ASSIGNMENT:
Repeat the data exactly as given below, dropping every picture.

DATASET RECORDS:
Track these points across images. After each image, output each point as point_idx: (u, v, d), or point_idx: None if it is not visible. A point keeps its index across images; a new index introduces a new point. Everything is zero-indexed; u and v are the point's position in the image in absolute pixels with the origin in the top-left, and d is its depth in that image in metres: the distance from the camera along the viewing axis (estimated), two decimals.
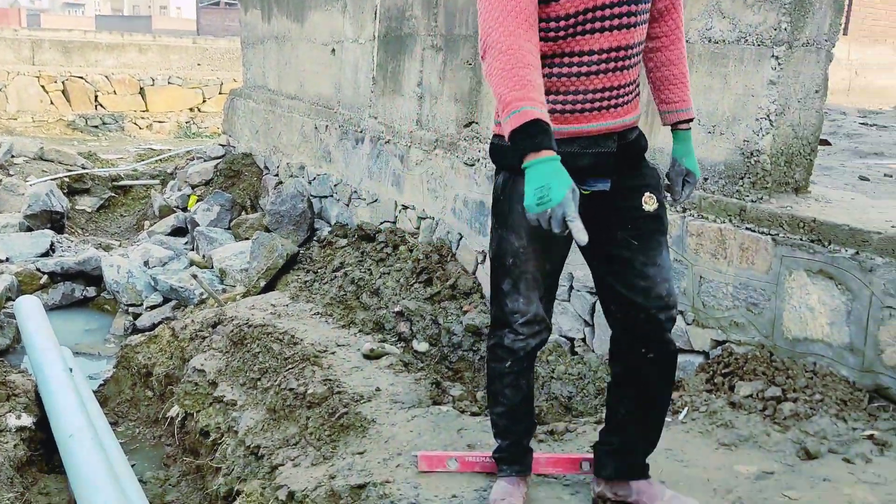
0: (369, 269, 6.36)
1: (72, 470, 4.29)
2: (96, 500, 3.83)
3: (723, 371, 3.77)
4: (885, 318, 3.32)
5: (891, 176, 6.57)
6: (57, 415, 4.83)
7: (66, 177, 11.51)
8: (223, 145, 11.77)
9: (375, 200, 7.46)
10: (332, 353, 4.64)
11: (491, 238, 2.64)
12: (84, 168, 12.37)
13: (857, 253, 3.40)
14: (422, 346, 5.33)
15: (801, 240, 3.62)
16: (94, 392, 6.06)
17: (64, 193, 11.02)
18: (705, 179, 4.16)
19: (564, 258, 2.65)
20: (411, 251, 6.29)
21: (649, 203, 2.49)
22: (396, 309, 5.84)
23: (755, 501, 2.61)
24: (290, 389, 4.22)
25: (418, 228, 6.69)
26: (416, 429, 3.60)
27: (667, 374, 2.59)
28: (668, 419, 3.55)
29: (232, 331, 5.32)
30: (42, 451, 5.06)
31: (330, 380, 4.17)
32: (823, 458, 2.91)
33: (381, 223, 7.26)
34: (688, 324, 4.26)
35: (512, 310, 2.56)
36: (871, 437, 3.04)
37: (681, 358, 4.32)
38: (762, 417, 3.30)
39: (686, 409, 3.57)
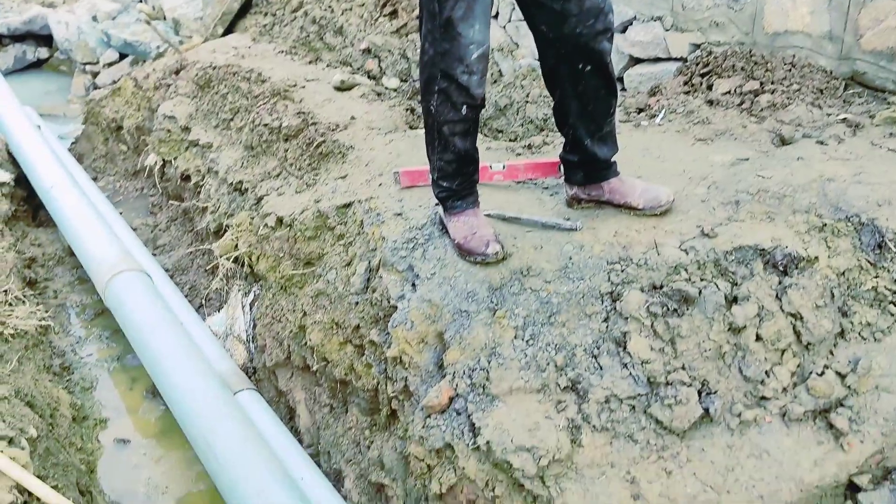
0: (330, 7, 6.01)
1: (59, 219, 4.34)
2: (90, 243, 3.91)
3: (701, 72, 3.73)
4: (866, 2, 3.22)
5: None
6: (34, 171, 4.80)
7: None
8: None
9: None
10: (303, 87, 4.52)
11: None
12: None
13: None
14: (392, 81, 5.19)
15: None
16: (68, 150, 5.99)
17: None
18: None
19: None
20: None
21: None
22: (363, 46, 5.61)
23: (730, 184, 2.70)
24: (265, 125, 4.16)
25: None
26: (395, 150, 3.61)
27: (607, 79, 2.49)
28: (644, 123, 3.58)
29: (197, 75, 5.13)
30: (26, 207, 5.10)
31: (303, 112, 4.10)
32: (798, 143, 2.97)
33: None
34: (666, 30, 4.13)
35: (469, 40, 2.27)
36: (844, 120, 3.08)
37: (658, 66, 4.26)
38: (739, 111, 3.31)
39: (663, 111, 3.57)
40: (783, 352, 2.27)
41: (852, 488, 2.19)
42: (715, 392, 2.25)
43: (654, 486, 2.15)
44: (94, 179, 5.71)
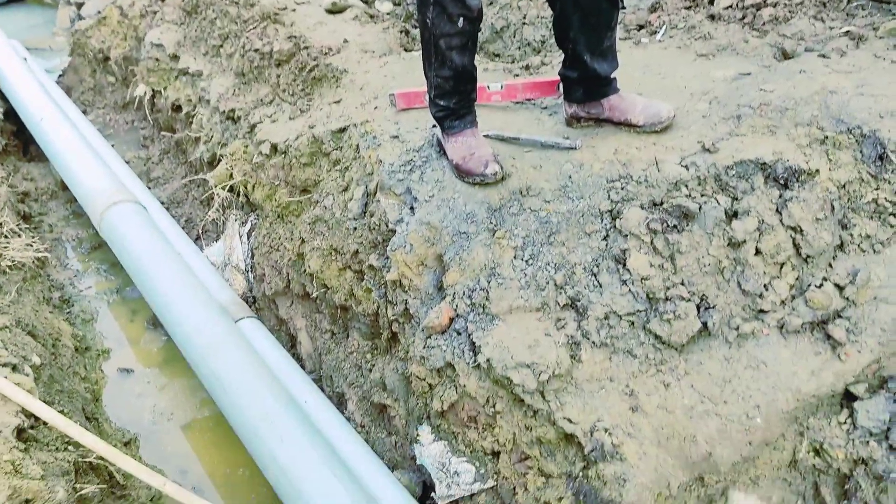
0: None
1: (50, 152, 4.28)
2: (83, 175, 3.87)
3: None
4: None
5: None
6: (23, 103, 4.71)
7: None
8: None
9: None
10: (293, 10, 4.39)
11: None
12: None
13: None
14: (385, 5, 5.05)
15: None
16: (56, 84, 5.87)
17: None
18: None
19: None
20: None
21: None
22: None
23: (731, 98, 2.65)
24: (256, 50, 4.06)
25: None
26: (390, 73, 3.53)
27: None
28: (645, 40, 3.50)
29: (183, 0, 4.98)
30: (16, 141, 5.03)
31: (295, 36, 3.99)
32: (800, 57, 2.90)
33: None
34: None
35: None
36: (847, 33, 3.01)
37: None
38: (741, 25, 3.23)
39: (664, 27, 3.48)
40: (782, 265, 2.27)
41: (849, 397, 2.22)
42: (713, 306, 2.26)
43: (653, 398, 2.18)
44: (84, 113, 5.61)
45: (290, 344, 3.48)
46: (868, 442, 2.15)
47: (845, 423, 2.19)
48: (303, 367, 3.30)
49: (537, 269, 2.37)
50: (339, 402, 3.08)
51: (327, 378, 3.17)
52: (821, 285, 2.24)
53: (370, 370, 2.89)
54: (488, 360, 2.24)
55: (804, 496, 2.28)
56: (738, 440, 2.14)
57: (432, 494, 2.49)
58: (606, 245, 2.38)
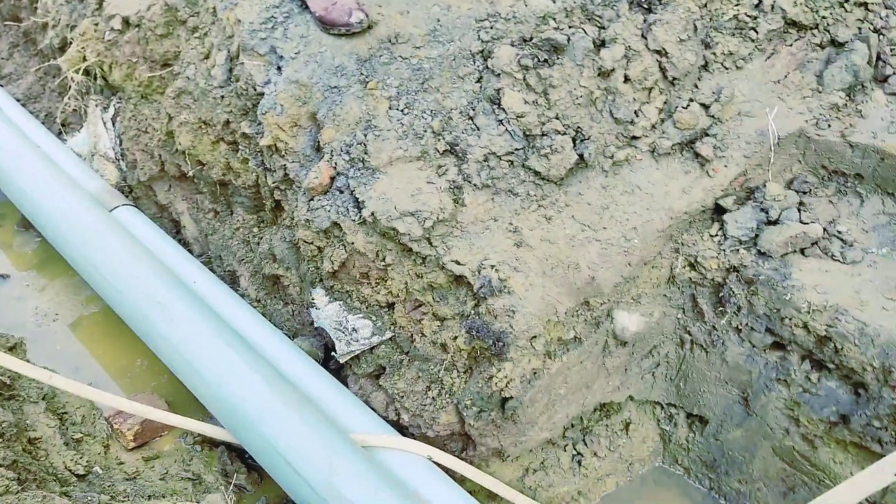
0: None
1: None
2: None
3: None
4: None
5: None
6: None
7: None
8: None
9: None
10: None
11: None
12: None
13: None
14: None
15: None
16: None
17: None
18: None
19: None
20: None
21: None
22: None
23: None
24: None
25: None
26: None
27: None
28: None
29: None
30: None
31: None
32: None
33: None
34: None
35: None
36: None
37: None
38: None
39: None
40: (650, 90, 2.31)
41: (718, 211, 2.33)
42: (588, 137, 2.28)
43: (536, 232, 2.23)
44: None
45: (175, 230, 3.35)
46: (738, 250, 2.28)
47: (716, 235, 2.31)
48: (190, 251, 3.19)
49: (413, 117, 2.33)
50: (232, 281, 3.02)
51: (216, 258, 3.09)
52: (687, 106, 2.30)
53: (258, 243, 2.83)
54: (373, 214, 2.21)
55: (683, 308, 2.43)
56: (618, 262, 2.23)
57: (333, 353, 2.51)
58: (480, 87, 2.34)
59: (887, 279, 2.14)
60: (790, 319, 2.17)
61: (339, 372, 2.59)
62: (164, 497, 2.25)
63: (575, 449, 2.57)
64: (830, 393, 2.19)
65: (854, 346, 2.05)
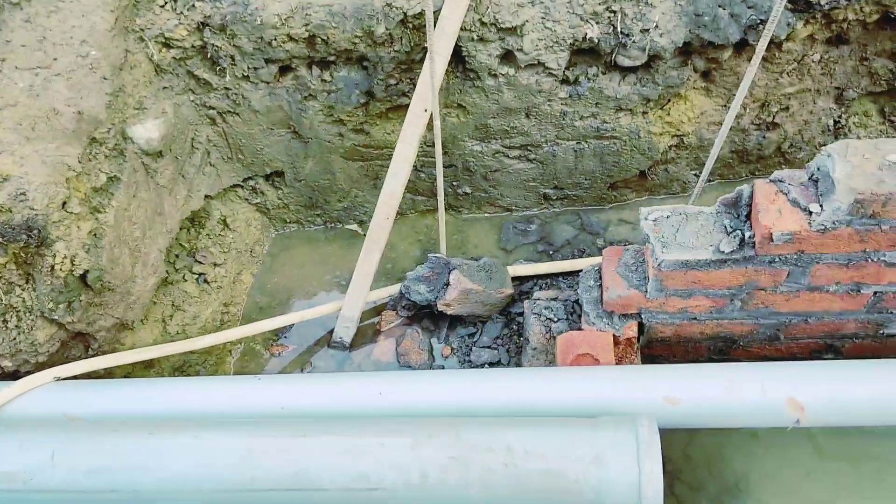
0: None
1: None
2: None
3: None
4: None
5: None
6: None
7: None
8: None
9: None
10: None
11: None
12: None
13: None
14: None
15: None
16: None
17: None
18: None
19: None
20: None
21: None
22: None
23: None
24: None
25: None
26: None
27: None
28: None
29: None
30: None
31: None
32: None
33: None
34: None
35: None
36: None
37: None
38: None
39: None
40: None
41: None
42: None
43: None
44: None
45: None
46: (193, 5, 2.18)
47: (166, 3, 2.18)
48: None
49: None
50: None
51: None
52: None
53: None
54: None
55: (190, 89, 2.34)
56: (92, 84, 2.03)
57: None
58: None
59: None
60: (275, 39, 2.19)
61: None
62: None
63: (193, 272, 2.52)
64: (346, 80, 2.33)
65: (334, 29, 2.16)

SOLUTION TO THE EXERCISE:
Track these points across images. After each image, output each point as point_idx: (u, v, d), or point_idx: None if it is not visible. A point keeps its index across images; a new index introduces a new point. Everything is zero-indexed; u and v are the point's position in the image in absolute pixels with the origin in the top-left, and d is its depth in that image in metres: the distance from the camera along the viewing axis (estimated), two decimals.
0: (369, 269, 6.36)
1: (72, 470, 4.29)
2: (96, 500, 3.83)
3: (723, 371, 3.77)
4: (885, 318, 3.32)
5: (891, 176, 6.57)
6: (57, 415, 4.83)
7: (66, 177, 11.51)
8: (223, 145, 11.77)
9: (375, 200, 7.46)
10: (332, 353, 4.64)
11: (491, 238, 2.64)
12: (84, 168, 12.37)
13: (857, 253, 3.40)
14: (422, 346, 5.33)
15: (801, 240, 3.62)
16: (94, 392, 6.06)
17: (64, 193, 11.02)
18: (705, 179, 4.16)
19: (564, 258, 2.65)
20: (411, 251, 6.29)
21: (649, 203, 2.49)
22: (396, 309, 5.84)
23: (755, 501, 2.61)
24: (290, 389, 4.22)
25: (418, 228, 6.69)
26: (416, 429, 3.60)
27: (667, 374, 2.59)
28: (668, 419, 3.55)
29: (232, 331, 5.32)
30: (42, 451, 5.06)
31: (330, 380, 4.17)
32: (823, 458, 2.91)
33: (381, 223, 7.26)
34: (688, 324, 4.26)
35: (512, 310, 2.56)
36: (871, 437, 3.04)
37: (681, 358, 4.32)
38: (762, 417, 3.30)
39: (686, 409, 3.57)
0: (330, 7, 6.01)
1: (59, 219, 4.34)
2: (90, 243, 3.91)
3: (701, 72, 3.73)
4: (866, 2, 3.22)
5: None
6: (34, 171, 4.80)
7: None
8: None
9: None
10: (303, 87, 4.52)
11: None
12: None
13: None
14: (392, 81, 5.19)
15: None
16: (68, 150, 5.99)
17: None
18: None
19: None
20: None
21: None
22: (363, 46, 5.61)
23: (730, 184, 2.70)
24: (265, 125, 4.16)
25: None
26: (395, 150, 3.61)
27: (607, 79, 2.49)
28: (644, 123, 3.58)
29: (197, 75, 5.13)
30: (26, 207, 5.10)
31: (303, 112, 4.10)
32: (798, 143, 2.97)
33: None
34: (666, 30, 4.13)
35: (469, 40, 2.27)
36: (844, 120, 3.08)
37: (658, 66, 4.26)
38: (739, 111, 3.31)
39: (663, 111, 3.57)
40: (783, 352, 2.27)
41: (852, 488, 2.19)
42: (715, 392, 2.25)
43: (654, 486, 2.15)
44: (94, 179, 5.71)
0: None
1: (50, 152, 4.28)
2: (83, 175, 3.87)
3: None
4: None
5: None
6: (23, 103, 4.71)
7: None
8: None
9: None
10: (293, 10, 4.39)
11: None
12: None
13: None
14: (385, 5, 5.05)
15: None
16: (56, 84, 5.87)
17: None
18: None
19: None
20: None
21: None
22: None
23: (731, 98, 2.65)
24: (256, 50, 4.06)
25: None
26: (390, 73, 3.53)
27: None
28: (645, 40, 3.50)
29: (183, 0, 4.98)
30: (16, 141, 5.03)
31: (295, 36, 3.99)
32: (800, 57, 2.90)
33: None
34: None
35: None
36: (847, 33, 3.01)
37: None
38: (741, 25, 3.23)
39: (664, 27, 3.48)
40: (782, 265, 2.27)
41: (849, 397, 2.22)
42: (713, 306, 2.26)
43: (653, 398, 2.18)
44: (84, 113, 5.61)
45: (290, 344, 3.48)
46: (868, 442, 2.15)
47: (845, 423, 2.19)
48: (303, 367, 3.30)
49: (537, 269, 2.37)
50: (339, 402, 3.08)
51: (327, 378, 3.17)
52: (821, 285, 2.24)
53: (370, 370, 2.89)
54: (488, 360, 2.24)
55: (804, 496, 2.28)
56: (738, 440, 2.14)
57: (432, 494, 2.49)
58: (606, 245, 2.38)
0: None
1: None
2: None
3: None
4: None
5: None
6: None
7: None
8: None
9: None
10: None
11: None
12: None
13: None
14: None
15: None
16: None
17: None
18: None
19: None
20: None
21: None
22: None
23: None
24: None
25: None
26: None
27: None
28: None
29: None
30: None
31: None
32: None
33: None
34: None
35: None
36: None
37: None
38: None
39: None
40: (650, 90, 2.31)
41: (718, 211, 2.33)
42: (588, 137, 2.28)
43: (536, 232, 2.23)
44: None
45: (175, 230, 3.35)
46: (738, 250, 2.28)
47: (716, 235, 2.31)
48: (190, 251, 3.19)
49: (413, 117, 2.33)
50: (232, 281, 3.02)
51: (216, 258, 3.09)
52: (687, 106, 2.30)
53: (258, 243, 2.83)
54: (373, 214, 2.21)
55: (683, 308, 2.43)
56: (618, 262, 2.23)
57: (333, 353, 2.51)
58: (480, 87, 2.34)
59: (887, 279, 2.14)
60: (790, 319, 2.17)
61: (339, 372, 2.59)
62: (164, 497, 2.25)
63: (575, 449, 2.57)
64: (830, 393, 2.19)
65: (854, 346, 2.05)
0: None
1: None
2: None
3: None
4: None
5: None
6: None
7: None
8: None
9: None
10: None
11: None
12: None
13: None
14: None
15: None
16: None
17: None
18: None
19: None
20: None
21: None
22: None
23: None
24: None
25: None
26: None
27: None
28: None
29: None
30: None
31: None
32: None
33: None
34: None
35: None
36: None
37: None
38: None
39: None
40: None
41: None
42: None
43: None
44: None
45: None
46: (193, 5, 2.18)
47: (166, 3, 2.18)
48: None
49: None
50: None
51: None
52: None
53: None
54: None
55: (190, 89, 2.34)
56: (92, 84, 2.03)
57: None
58: None
59: None
60: (275, 39, 2.19)
61: None
62: None
63: (193, 272, 2.52)
64: (346, 80, 2.33)
65: (334, 29, 2.16)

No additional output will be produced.